There are no solutions to this equation -- the point is that for $d\ge 5$ the term $1+N(d,q)$ is (much) larger than $q^{d+1}$, while for $d=2$, $3$ or $4$ we get a polynomial equation whose solutions are easily determined. To see this, first note that
$$
\binom{d}{k}_q =\frac{(1-q^d)(1-q^{d-1})\cdots (1-q^{d-k+1})}{(1-q)(1-q^2)\cdots(1-q^k)} = \frac{(q^d-1)}{(q^k-1)}\frac{(q^{d-1}-1)}{(q^{k-1}-1)}\cdots \frac{(q^{d-k+1}-1)}{(q-1)},
$$
and since $(x-1)/(y-1) \ge x/y$ if $x \ge y >1$, it follows that
$$
\binom{d}{k}_q \ge \frac{q^d}{q^k} \frac{q^{d-1}}{q^{k-1}}\cdots \frac{q^{d-k+1}}{q} = q^{k(d-k)}.
$$
Thus if $d\ge 5$, then
$$
N(d,q) \ge \binom{d}{2}_q \ge q^{2(d-2)} \ge q^{d+1},
$$
and there are no solutions to the given equation. (In fact, much more is known about $\binom{d}{k}_q$ -- namely this is a polynomial in $q$ of degree $k(d-k)$ with leading coefficient $1$, and with all other coefficients being non-negative integers.
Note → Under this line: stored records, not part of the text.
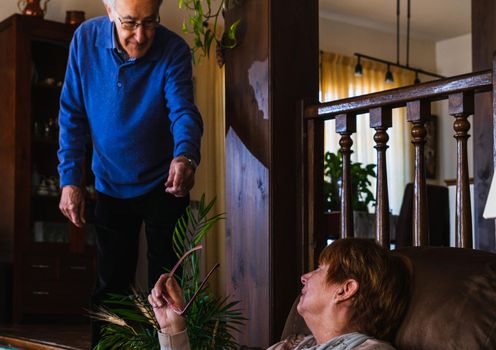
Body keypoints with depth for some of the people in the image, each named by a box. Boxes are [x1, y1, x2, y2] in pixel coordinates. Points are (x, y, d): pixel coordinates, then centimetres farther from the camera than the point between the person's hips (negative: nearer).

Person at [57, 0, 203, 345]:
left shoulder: (174, 50, -19)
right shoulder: (85, 39, -12)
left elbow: (183, 110, -32)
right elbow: (72, 116, -7)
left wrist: (186, 156, -54)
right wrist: (70, 180, -13)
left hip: (163, 186, -2)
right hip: (111, 185, 2)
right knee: (110, 285, 11)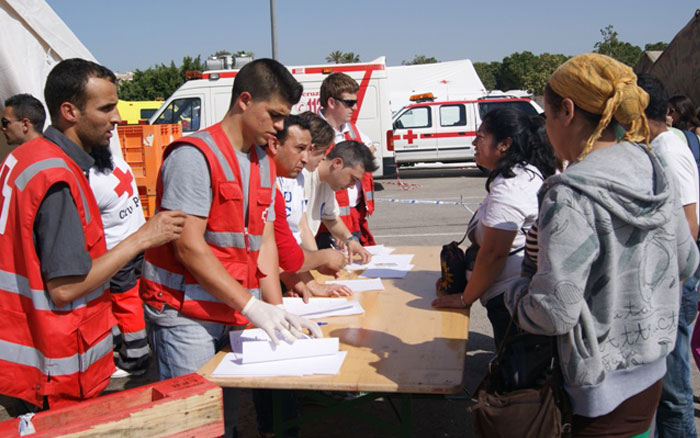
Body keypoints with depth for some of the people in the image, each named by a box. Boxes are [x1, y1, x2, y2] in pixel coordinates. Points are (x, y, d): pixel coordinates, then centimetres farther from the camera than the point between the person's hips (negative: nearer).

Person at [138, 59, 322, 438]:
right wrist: (253, 306, -20)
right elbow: (189, 248, -19)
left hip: (232, 317, 8)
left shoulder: (263, 163, 12)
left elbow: (264, 242, 10)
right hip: (186, 317, -7)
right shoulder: (194, 155, -13)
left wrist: (277, 311, -1)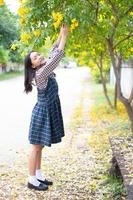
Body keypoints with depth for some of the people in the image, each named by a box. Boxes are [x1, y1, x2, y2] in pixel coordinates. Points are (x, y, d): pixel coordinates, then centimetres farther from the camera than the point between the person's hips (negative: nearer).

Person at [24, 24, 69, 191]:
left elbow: (53, 53, 12)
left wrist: (60, 35, 4)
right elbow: (58, 56, -23)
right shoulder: (41, 73, -19)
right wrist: (64, 36, -16)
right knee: (36, 146, -2)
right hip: (42, 113, -9)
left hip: (49, 112, 9)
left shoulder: (46, 70, 5)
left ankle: (38, 176, 23)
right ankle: (32, 180, 6)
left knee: (40, 146, 14)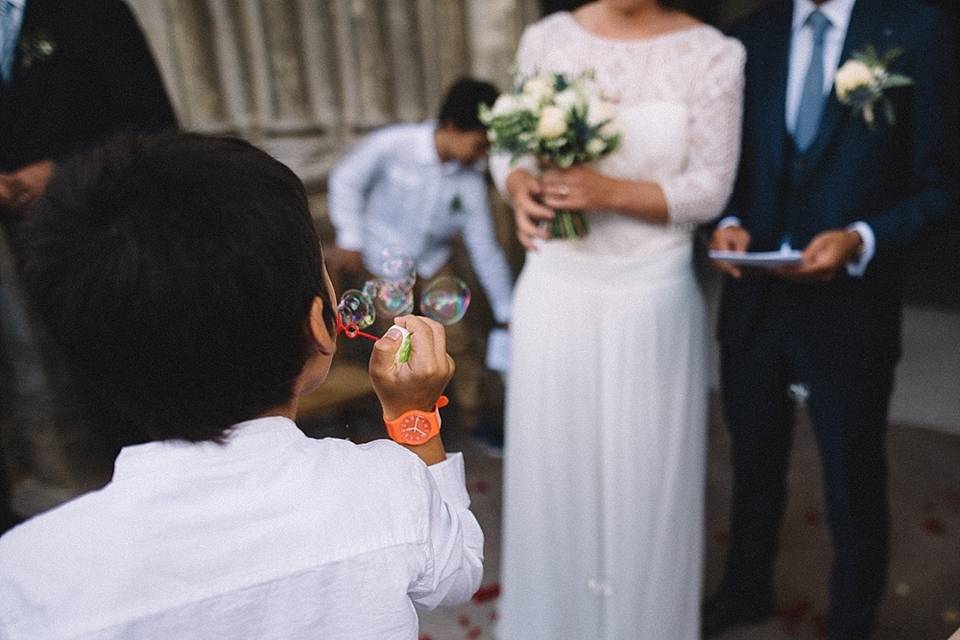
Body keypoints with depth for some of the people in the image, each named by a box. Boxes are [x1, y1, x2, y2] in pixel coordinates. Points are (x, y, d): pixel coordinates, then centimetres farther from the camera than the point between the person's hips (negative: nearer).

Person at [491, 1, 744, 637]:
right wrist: (521, 188, -16)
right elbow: (510, 150, 7)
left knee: (646, 474, 10)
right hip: (555, 292, 2)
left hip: (652, 298, -2)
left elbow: (710, 187, -8)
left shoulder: (714, 54, -6)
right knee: (551, 461, 13)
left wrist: (608, 191, -22)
See for example Amritanshu Prasad's answer to the linked MO question Sum of Gaussian binomial coefficients. This gives an alternative proof that $\binom{d}{k}_q \ge q^{k(d-k)}$ for all non-negative $q$.)

This leaves us with the cases $d=2$, $3$ and $4$. When $d=2$, we see that $N(2,q)= 3+q$ and for all prime powers $q$ we see that $1+N(2,q) < q^3$. If $d=3$ then $N(3,q)=2+2(1+q+q^2)$ so that the equation is $5+2(q+q^2)=q^4$ which can readily be checked to have no prime power solutions. Finally if $d=4$ then $N(4,q) = 2+2(1+q+q^2+q^3)+(1+q^2)(1+q+q^2) = q^4+3q^3+4q^2+3q+5$, and the equation is
$$
q^4+3q^3+4q^2+3q+6=q^5,
$$
which once again doesn't have any prime solutions (just need to check $q=2$ and $3$).